» ACTIVITY
Below are several records. Retype exactly those lines running from the one with "Update Info" through the one with "Visit Support Forum", end lines included, and no others.
------------------------------------------------
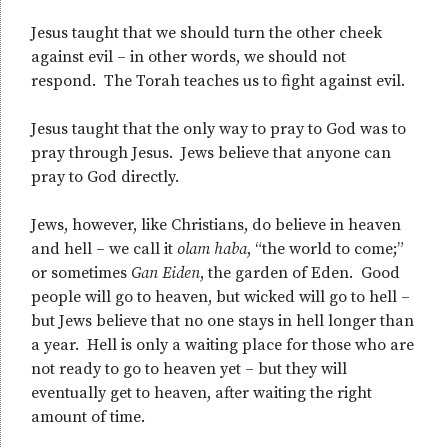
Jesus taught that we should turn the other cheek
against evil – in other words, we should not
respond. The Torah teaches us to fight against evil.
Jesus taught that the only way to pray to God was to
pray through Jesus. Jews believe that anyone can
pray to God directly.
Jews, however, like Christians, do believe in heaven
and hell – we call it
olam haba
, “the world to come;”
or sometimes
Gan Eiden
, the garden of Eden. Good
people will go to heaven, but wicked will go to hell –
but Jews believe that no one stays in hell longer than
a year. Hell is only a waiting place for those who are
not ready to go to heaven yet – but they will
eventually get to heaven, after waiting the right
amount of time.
------------------------------------------------
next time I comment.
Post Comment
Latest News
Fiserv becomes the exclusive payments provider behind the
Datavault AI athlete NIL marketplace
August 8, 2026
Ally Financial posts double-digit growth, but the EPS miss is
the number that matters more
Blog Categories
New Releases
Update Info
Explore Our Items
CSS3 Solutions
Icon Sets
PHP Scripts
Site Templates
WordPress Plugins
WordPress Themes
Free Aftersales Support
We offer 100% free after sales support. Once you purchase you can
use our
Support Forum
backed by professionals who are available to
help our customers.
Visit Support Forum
------------------------------------------------
» REPLY
Update Info
Explore Our Items
CSS3 Solutions
Icon Sets
PHP Scripts
Site Templates
WordPress Plugins
WordPress Themes
Free Aftersales Support
We offer 100% free after sales support. Once you purchase you can
use our
Support Forum
backed by professionals who are available to
help our customers.
Visit Support Forum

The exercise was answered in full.